(Stored records)
*** Block opens ***
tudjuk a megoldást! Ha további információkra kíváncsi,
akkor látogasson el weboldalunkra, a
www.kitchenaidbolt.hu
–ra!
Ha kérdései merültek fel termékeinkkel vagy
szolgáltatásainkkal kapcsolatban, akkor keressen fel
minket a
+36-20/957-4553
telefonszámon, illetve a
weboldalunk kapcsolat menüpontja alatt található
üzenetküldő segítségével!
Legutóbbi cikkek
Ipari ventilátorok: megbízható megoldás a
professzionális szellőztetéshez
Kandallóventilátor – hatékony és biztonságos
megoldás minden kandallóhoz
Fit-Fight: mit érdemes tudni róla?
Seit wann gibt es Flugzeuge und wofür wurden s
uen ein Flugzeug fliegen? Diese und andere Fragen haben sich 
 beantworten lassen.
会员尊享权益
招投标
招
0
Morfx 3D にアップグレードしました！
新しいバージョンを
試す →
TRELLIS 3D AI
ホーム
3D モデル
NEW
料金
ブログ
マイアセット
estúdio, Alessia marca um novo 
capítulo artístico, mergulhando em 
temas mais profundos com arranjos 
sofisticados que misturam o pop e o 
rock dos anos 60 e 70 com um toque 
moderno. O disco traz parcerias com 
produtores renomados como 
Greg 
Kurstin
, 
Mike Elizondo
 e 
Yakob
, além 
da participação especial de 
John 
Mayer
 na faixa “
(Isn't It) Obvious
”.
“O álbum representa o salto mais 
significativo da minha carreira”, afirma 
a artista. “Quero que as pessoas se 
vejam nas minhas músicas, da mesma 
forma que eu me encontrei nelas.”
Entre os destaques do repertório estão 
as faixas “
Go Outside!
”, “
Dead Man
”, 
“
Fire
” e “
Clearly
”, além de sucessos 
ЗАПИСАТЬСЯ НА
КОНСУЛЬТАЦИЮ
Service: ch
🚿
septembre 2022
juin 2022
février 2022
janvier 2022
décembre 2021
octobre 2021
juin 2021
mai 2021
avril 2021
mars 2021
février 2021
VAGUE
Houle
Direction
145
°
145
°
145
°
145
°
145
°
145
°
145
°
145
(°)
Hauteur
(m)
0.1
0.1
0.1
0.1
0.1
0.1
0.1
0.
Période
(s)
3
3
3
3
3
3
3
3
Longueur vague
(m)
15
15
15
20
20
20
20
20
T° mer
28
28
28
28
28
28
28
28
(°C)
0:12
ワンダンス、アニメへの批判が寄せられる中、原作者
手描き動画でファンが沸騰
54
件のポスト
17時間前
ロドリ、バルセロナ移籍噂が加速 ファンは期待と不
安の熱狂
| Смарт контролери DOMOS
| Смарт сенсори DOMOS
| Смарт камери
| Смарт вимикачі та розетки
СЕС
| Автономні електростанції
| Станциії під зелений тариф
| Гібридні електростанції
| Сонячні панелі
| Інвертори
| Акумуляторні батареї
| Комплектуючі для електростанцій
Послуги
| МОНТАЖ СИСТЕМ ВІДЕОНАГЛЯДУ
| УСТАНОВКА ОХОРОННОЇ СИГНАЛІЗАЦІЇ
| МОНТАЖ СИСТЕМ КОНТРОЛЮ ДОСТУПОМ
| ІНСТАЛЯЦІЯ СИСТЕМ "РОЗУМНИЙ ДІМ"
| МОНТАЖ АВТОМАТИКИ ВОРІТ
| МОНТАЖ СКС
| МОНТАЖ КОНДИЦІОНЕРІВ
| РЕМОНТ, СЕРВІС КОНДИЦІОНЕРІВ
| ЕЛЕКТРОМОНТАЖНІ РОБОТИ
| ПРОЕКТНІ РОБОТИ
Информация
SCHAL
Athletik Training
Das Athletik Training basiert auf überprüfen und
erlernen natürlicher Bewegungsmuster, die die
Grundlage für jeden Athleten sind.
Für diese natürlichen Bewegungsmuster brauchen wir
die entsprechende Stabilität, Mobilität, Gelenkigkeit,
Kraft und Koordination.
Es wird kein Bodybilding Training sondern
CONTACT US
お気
*** Block closes ***
Prompt:
Update the rows by replacing every "МОНТАЖ" with "ВСТАНОВЛЕННЯ", keeping the rest of the lines unchanged.

Task solution:
tudjuk a megoldást! Ha további információkra kíváncsi,
akkor látogasson el weboldalunkra, a
www.kitchenaidbolt.hu
–ra!
Ha kérdései merültek fel termékeinkkel vagy
szolgáltatásainkkal kapcsolatban, akkor keressen fel
minket a
+36-20/957-4553
telefonszámon, illetve a
weboldalunk kapcsolat menüpontja alatt található
üzenetküldő segítségével!
Legutóbbi cikkek
Ipari ventilátorok: megbízható megoldás a
professzionális szellőztetéshez
Kandallóventilátor – hatékony és biztonságos
megoldás minden kandallóhoz
Fit-Fight: mit érdemes tudni róla?
Seit wann gibt es Flugzeuge und wofür wurden s
uen ein Flugzeug fliegen? Diese und andere Fragen haben sich 
 beantworten lassen.
会员尊享权益
招投标
招
0
Morfx 3D にアップグレードしました！
新しいバージョンを
試す →
TRELLIS 3D AI
ホーム
3D モデル
NEW
料金
ブログ
マイアセット
estúdio, Alessia marca um novo 
capítulo artístico, mergulhando em 
temas mais profundos com arranjos 
sofisticados que misturam o pop e o 
rock dos anos 60 e 70 com um toque 
moderno. O disco traz parcerias com 
produtores renomados como 
Greg 
Kurstin
, 
Mike Elizondo
 e 
Yakob
, além 
da participação especial de 
John 
Mayer
 na faixa “
(Isn't It) Obvious
”.
“O álbum representa o salto mais 
significativo da minha carreira”, afirma 
a artista. “Quero que as pessoas se 
vejam nas minhas músicas, da mesma 
forma que eu me encontrei nelas.”
Entre os destaques do repertório estão 
as faixas “
Go Outside!
”, “
Dead Man
”, 
“
Fire
” e “
Clearly
”, além de sucessos 
ЗАПИСАТЬСЯ НА
КОНСУЛЬТАЦИЮ
Service: ch
🚿
septembre 2022
juin 2022
février 2022
janvier 2022
décembre 2021
octobre 2021
juin 2021
mai 2021
avril 2021
mars 2021
février 2021
VAGUE
Houle
Direction
145
°
145
°
145
°
145
°
145
°
145
°
145
°
145
(°)
Hauteur
(m)
0.1
0.1
0.1
0.1
0.1
0.1
0.1
0.
Période
(s)
3
3
3
3
3
3
3
3
Longueur vague
(m)
15
15
15
20
20
20
20
20
T° mer
28
28
28
28
28
28
28
28
(°C)
0:12
ワンダンス、アニメへの批判が寄せられる中、原作者
手描き動画でファンが沸騰
54
件のポスト
17時間前
ロドリ、バルセロナ移籍噂が加速 ファンは期待と不
安の熱狂
| Смарт контролери DOMOS
| Смарт сенсори DOMOS
| Смарт камери
| Смарт вимикачі та розетки
СЕС
| Автономні електростанції
| Станциії під зелений тариф
| Гібридні електростанції
| Сонячні панелі
| Інвертори
| Акумуляторні батареї
| Комплектуючі для електростанцій
Послуги
| ВСТАНОВЛЕННЯ СИСТЕМ ВІДЕОНАГЛЯДУ
| УСТАНОВКА ОХОРОННОЇ СИГНАЛІЗАЦІЇ
| ВСТАНОВЛЕННЯ СИСТЕМ КОНТРОЛЮ ДОСТУПОМ
| ІНСТАЛЯЦІЯ СИСТЕМ "РОЗУМНИЙ ДІМ"
| ВСТАНОВЛЕННЯ АВТОМАТИКИ ВОРІТ
| ВСТАНОВЛЕННЯ СКС
| ВСТАНОВЛЕННЯ КОНДИЦІОНЕРІВ
| РЕМОНТ, СЕРВІС КОНДИЦІОНЕРІВ
| ЕЛЕКТРОВСТАНОВЛЕННЯНІ РОБОТИ
| ПРОЕКТНІ РОБОТИ
Информация
SCHAL
Athletik Training
Das Athletik Training basiert auf überprüfen und
erlernen natürlicher Bewegungsmuster, die die
Grundlage für jeden Athleten sind.
Für diese natürlichen Bewegungsmuster brauchen wir
die entsprechende Stabilität, Mobilität, Gelenkigkeit,
Kraft und Koordination.
Es wird kein Bodybilding Training sondern
CONTACT US
お気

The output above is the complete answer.